Exercise prompt:
The records below are to be returned word for word, with pictures left out.

Material for this task:
»»

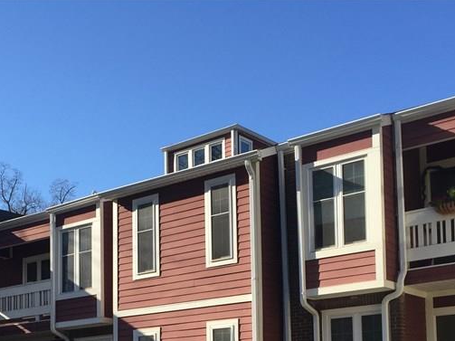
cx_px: 157
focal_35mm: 59
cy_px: 345
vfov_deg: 23.7
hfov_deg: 32.5
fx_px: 775
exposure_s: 1/1199
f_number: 2.2
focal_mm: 4.15
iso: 32
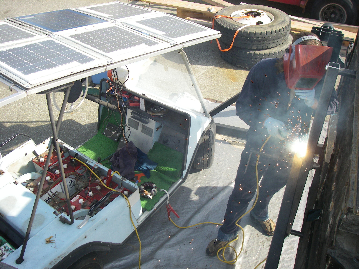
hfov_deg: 49.0
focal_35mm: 38
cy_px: 134
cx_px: 180
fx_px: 394
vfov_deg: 37.7
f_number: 3.3
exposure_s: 1/250
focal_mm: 6.3
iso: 64
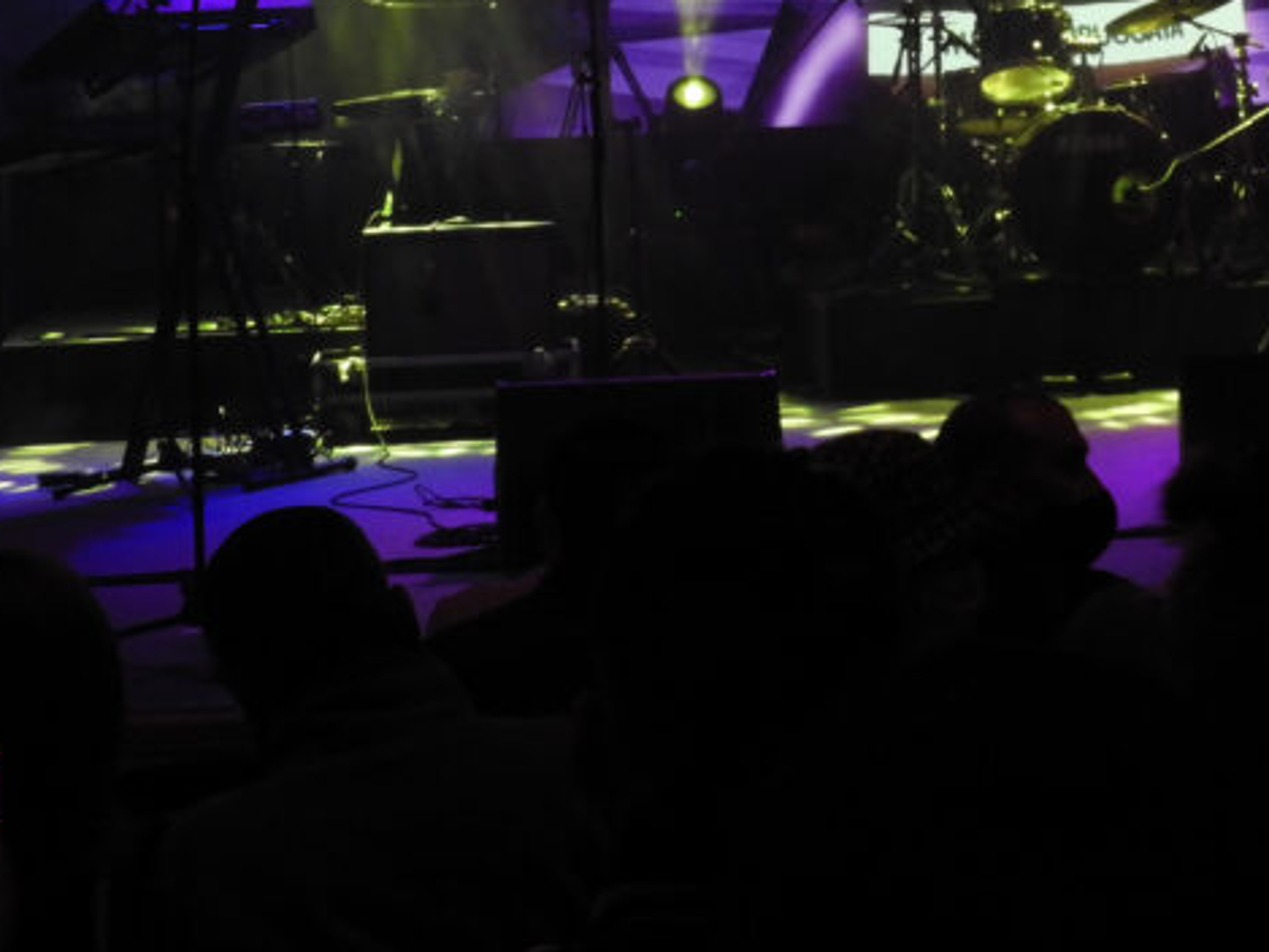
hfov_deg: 16.4
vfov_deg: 12.2
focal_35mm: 120
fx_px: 4400
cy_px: -78
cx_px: 890
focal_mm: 9.9
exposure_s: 1/30
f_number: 4
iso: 360
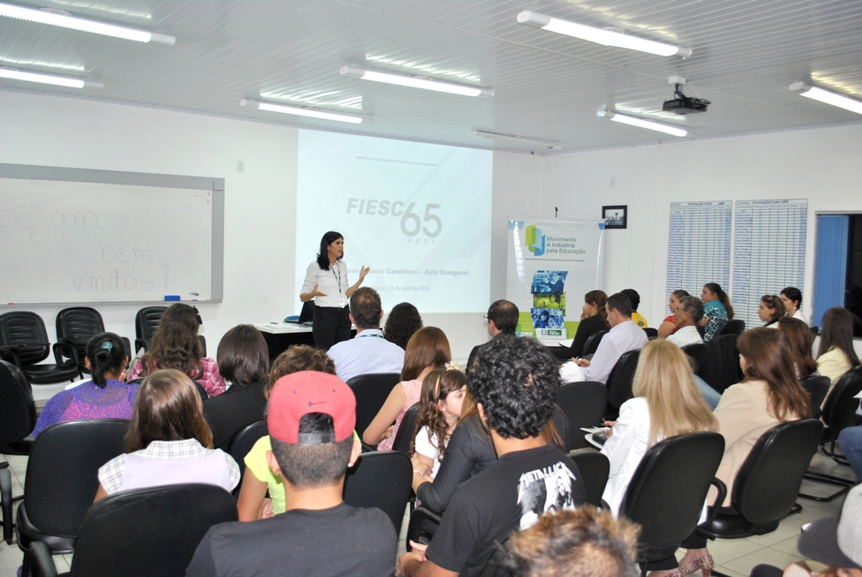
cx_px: 431
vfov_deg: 40.1
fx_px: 791
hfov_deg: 57.2
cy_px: 288
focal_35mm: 33
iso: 200
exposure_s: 1/60
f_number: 3.8
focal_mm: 22
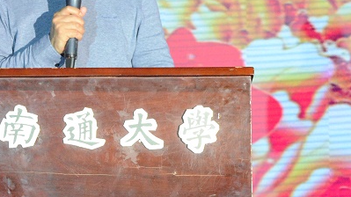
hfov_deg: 12.1
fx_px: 1656
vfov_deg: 6.8
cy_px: 98
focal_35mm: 178
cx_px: 108
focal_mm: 50
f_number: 10
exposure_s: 1/640
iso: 6400
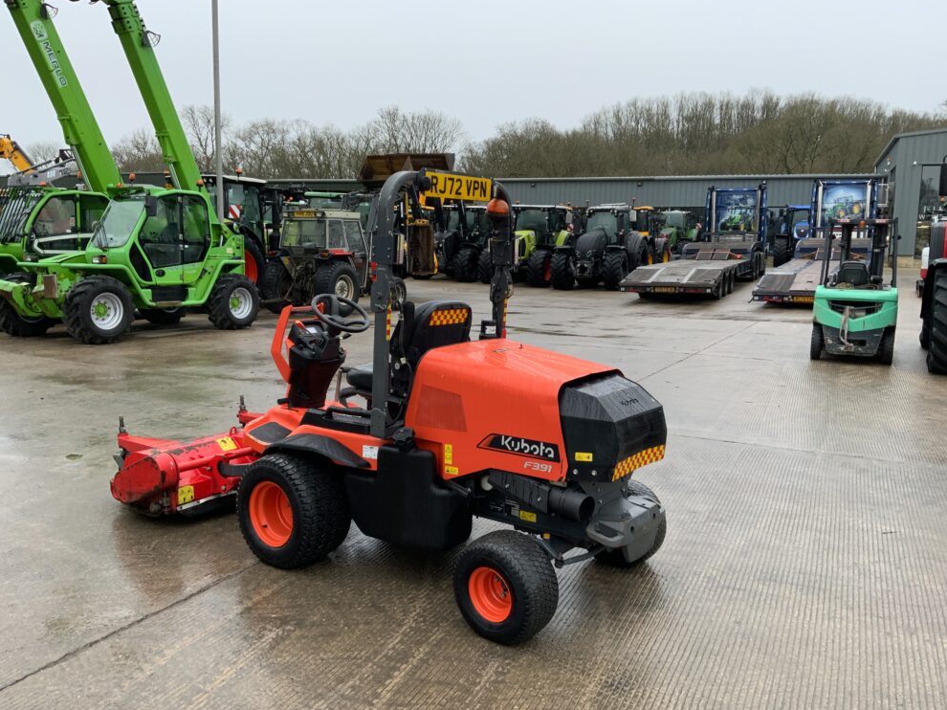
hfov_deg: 60.0
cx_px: 489
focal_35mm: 30
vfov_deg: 46.8
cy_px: 360
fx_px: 821
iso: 40
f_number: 1.8
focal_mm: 3
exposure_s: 1/122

««

Solution to this exercise:
cx_px: 157
focal_35mm: 59
cy_px: 345
vfov_deg: 23.7
hfov_deg: 32.5
fx_px: 775
exposure_s: 1/1199
f_number: 2.2
focal_mm: 4.15
iso: 32
hfov_deg: 49.0
focal_35mm: 38
cy_px: 134
cx_px: 180
fx_px: 394
vfov_deg: 37.7
f_number: 3.3
exposure_s: 1/250
focal_mm: 6.3
iso: 64
hfov_deg: 16.4
vfov_deg: 12.2
focal_35mm: 120
fx_px: 4400
cy_px: -78
cx_px: 890
focal_mm: 9.9
exposure_s: 1/30
f_number: 4
iso: 360
cx_px: 431
vfov_deg: 40.1
fx_px: 791
hfov_deg: 57.2
cy_px: 288
focal_35mm: 33
iso: 200
exposure_s: 1/60
f_number: 3.8
focal_mm: 22
hfov_deg: 12.1
fx_px: 1656
vfov_deg: 6.8
cy_px: 98
focal_35mm: 178
cx_px: 108
focal_mm: 50
f_number: 10
exposure_s: 1/640
iso: 6400
hfov_deg: 60.0
cx_px: 489
focal_35mm: 30
vfov_deg: 46.8
cy_px: 360
fx_px: 821
iso: 40
f_number: 1.8
focal_mm: 3
exposure_s: 1/122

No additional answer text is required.